=== Exercise passage ===
▼

A more powerful feedback mechanism driving the switching transition would result in a faster transition, required for shorter read and write times; especially in those cases where the memory cell consists of a threshold switch stacked above a memory cell. Melting would only be of an additional value to the thermal hysteresis effect alone as described in [Ref 1], if there was a discontinuity in conductivity towards a higher value at the melting point. The possible downside with melting and current localisation in a hotspot is the possibility that even at low device currents damaging levels of current density and electro-migration could be experienced.

Although there remains some disagreement as to exactly when melting occurs during the memory SET operation, figure 2 brings together in one set of I-V characteristics what might be considered a 2016 enlightened view of threshold switching. This for illustrative purposes is an example threshold switching for a pulse with insufficient time for any significant crystallisation to occur in the case of (PCM) memory device.

Four types of characteristics are shown: the first (yellow) is what must now be called the LeGallo [Ref 1] hysteresis a purely thermal threshold switching effect; the second (blue) when there are no reactive components and after reaching the threshold voltage the I-V characteristics rapidly follow a transition path determined by the series resistor and the third (light blue dashed) is when stray capacitance is present and a current i = CdV/dt is determined by the value of any reactive component. The fourth (purple) is a direct tunnelling current. If the IBM results are generally applicable to all threshold switching, three of these characteristics will have one thing in common it is what I have designated as the thermal trigger point at the threshold voltage. Vts and Vtl are the threshold voltages for pulses of short and longer duration respectively.

Quantitative values will be structure and material composition dependant. In [Ref 3] it was suggested that at some voltage either by thermal means or tunnelling from the traps all carriers will have contributed to the conductivity. Beyond that point (marked with a blue dot in figure 2) and assuming the pulses were of short enough duration direct tunnelling might be observed, the purple curve.

▲

=== Recorded data ===
▼

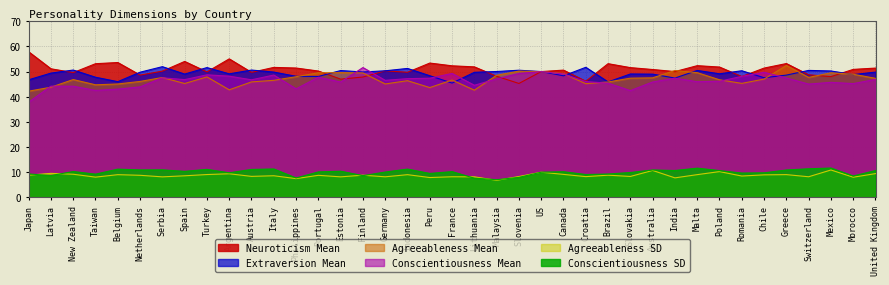

What is the difference between the maximum and minimum values in the ExtraversionMean series?

6.5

▲

=== Your task ===
In the passage on threshold switching, what color marks the direct tunnelling current in figure 2? The material has no connection to the text.

=== Solution for this exercise ===
Purple.